Work item
Please copy the data below exactly; none of the pictures in it belong in the copy.

Supplied material

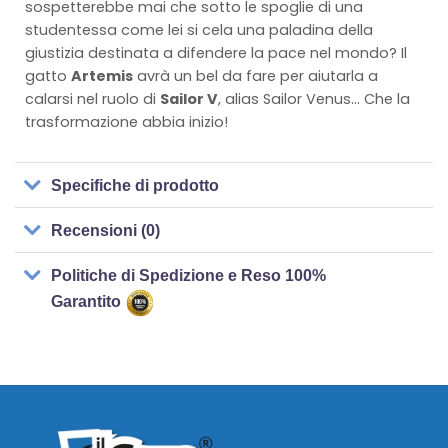
sospetterebbe mai che sotto le spoglie di una
studentessa come lei si cela una paladina della
giustizia destinata a difendere la pace nel mondo? Il
gatto
Artemis
avrà un bel da fare per aiutarla a
calarsi nel ruolo di
Sailor V
, alias Sailor Venus… Che la
trasformazione abbia inizio!
Specifiche di prodotto
Recensioni (0)
Politiche di Spedizione e Reso 100%
Garantito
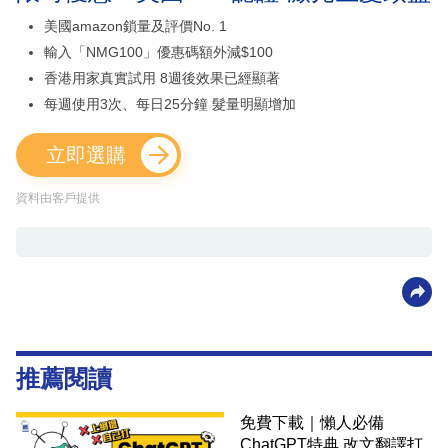
美國amazon鎖量及評價No. 1
輸入「NMG100」優惠碼額外減$100
香港用家真實試用 8週後效果已經顯著
每週使用3次、每日25分鐘 髮量明顯增加
立即選購
資料由客戶提供
推薦閱讀
免費下載｜懶人必備
ChatGPT特典 改文翻譯打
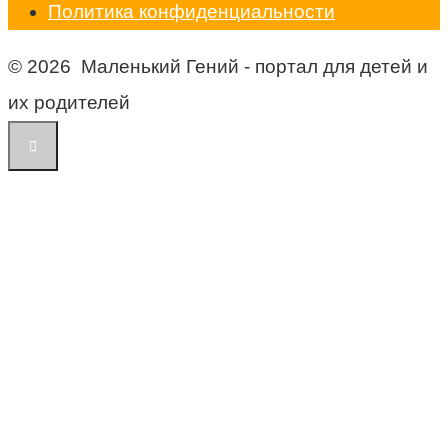
Политика конфиденциальности
© 2026 Маленький Гений - портал для детей и
их родителей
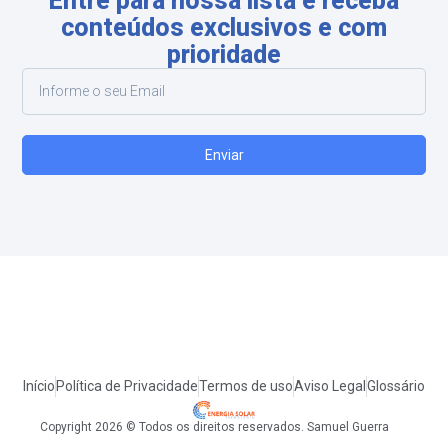
Entre para nossa lista e receba
conteúdos exclusivos e com
prioridade
Enviar
Início
Política de Privacidade
Termos de uso
Aviso Legal
Glossário
Copyright 2026 © Todos os direitos reservados. Samuel Guerra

Answer to the exercise
sospetterebbe mai che sotto le spoglie di una
studentessa come lei si cela una paladina della
giustizia destinata a difendere la pace nel mondo? Il
gatto
Artemis
avrà un bel da fare per aiutarla a
calarsi nel ruolo di
Sailor V
, alias Sailor Venus… Che la
trasformazione abbia inizio!
Specifiche di prodotto
Recensioni (0)
Politiche di Spedizione e Reso 100%
Garantito
美國amazon鎖量及評價No. 1
輸入「NMG100」優惠碼額外減$100
香港用家真實試用 8週後效果已經顯著
每週使用3次、每日25分鐘 髮量明顯增加
立即選購
資料由客戶提供
推薦閱讀
免費下載｜懶人必備
ChatGPT特典 改文翻譯打
Политика конфиденциальности
© 2026 Маленький Гений - портал для детей и
их родителей
Entre para nossa lista e receba
conteúdos exclusivos e com
prioridade
Enviar
Início
Política de Privacidade
Termos de uso
Aviso Legal
Glossário
Copyright 2026 © Todos os direitos reservados. Samuel Guerra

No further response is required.